Scans showed a tumor in his right lung; a biopsy determined it was non-small cell lung cancer. In April, a surgeon removed the lower lobe of his right lung and discovered the cancer had already spread to surrounding lymph nodes.

He completed a round of chemo over the summer. Scans in early 2012 showed the lung cancer was still present, so Mr. White started a combination regimen of a different chemotherapy medicine plus radiation. “Scans afterward showed the radiation didn’t even touch it,” he said. “I was told I didn’t have more than two years to survive.” He sought a second opinion and got the same two-year prognosis. “That wasn’t a good enough answer for me,” he said.

Mr. White came to Smilow Cancer Hospital for a consult with Anne Chiang, MD, PhD, Associate Professor of Medicine in the Section of Medical Oncology and a specialist in thoracic oncology. “I was struck by Jack’s confidence,” Dr. Chiang said. “He came into my office and said, ‘I am not going to settle for anything but the best outcome.’”

Mr. White was equally impressed with Dr. Chiang. “She was so confident about the treatment options she had,” he said. “As I was listening to her, I relaxed for the first time in three years. I knew I was in the right place.”

Dr. Chiang enrolled him in a clinical trial that combined two immunotherapy drugs: nivolumab, an anti-PD-L1 blocker, and ipilimumab, an anti CTLA4 inhibitor. “Cancer cells are really sneaky. They’ve figured out ways to put your immune system to sleep,” Dr. Chiang explained. “These antibodies disrupt these pathways from working and wake up your immune system to recognize the cancer cells.”

After three sessions, Mr. White developed a cough, which he shrugged off but which Marianne Davies, ARPN, who works with Dr. Chiang, recognized as a potential warning sign of something more serious. She instructed him to report to Smilow as soon as possible. Her instinct was right: Mr. White had developed pneumonitis, an inflammation of the lungs that’s a potential side effect of immunotherapy. Once prednisone reduced the inflammation, Mr. White completed three more sessions, the last one on August 31, 2013.

In the eight years since, Mr. White has remained cancer free. He and his wife, Susan, have celebrated many family milestones, including the birth of four grandchildren. He is set to retire this month. He plans to take guitar lessons from his son-in-law Rick. He relishes watching the birds, foxes and other wildlife that inhabit his 13-acre property, in the company of his Chihuahua, Jimmy, who joined the family around the time that Mr. White finished his last treatment. “Getting Jimmy was a way of me saying, ‘I am not going anywhere,’ and I didn’t,” he said.

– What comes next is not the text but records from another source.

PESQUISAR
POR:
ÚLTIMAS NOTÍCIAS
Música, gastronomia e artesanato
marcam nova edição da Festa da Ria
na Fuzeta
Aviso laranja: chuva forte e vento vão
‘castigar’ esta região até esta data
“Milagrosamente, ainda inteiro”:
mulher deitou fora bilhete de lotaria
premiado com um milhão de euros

The treatment he received isn’t going anywhere either. In March 2020, the FDA approved the combination of nivolumab and ipilimumab as a first-line treatment for certain patients with metastatic non-small cell lung cancer. “Jack not only has enjoyed a great benefit personally from these drugs, but he helped other patients through his participation in this successful clinical trial,” said Dr. Chiang.

Both Mr. White and Dr. Chiang enjoy catching up at their once-a-year checkups. “I get chills when I talk about Jack to other patients,” said Dr. Chiang. “Ten years ago, patients with metastatic lung cancer had a poor prognosis and maybe a year or two at most to live. But Jack shows how the paradigm has changed. Here was a gentleman whose disease had recurred despite the use of the best tools at the time. But because of clinical trials and scientists being able to translate these advances for our patients, Jack is alive and well.”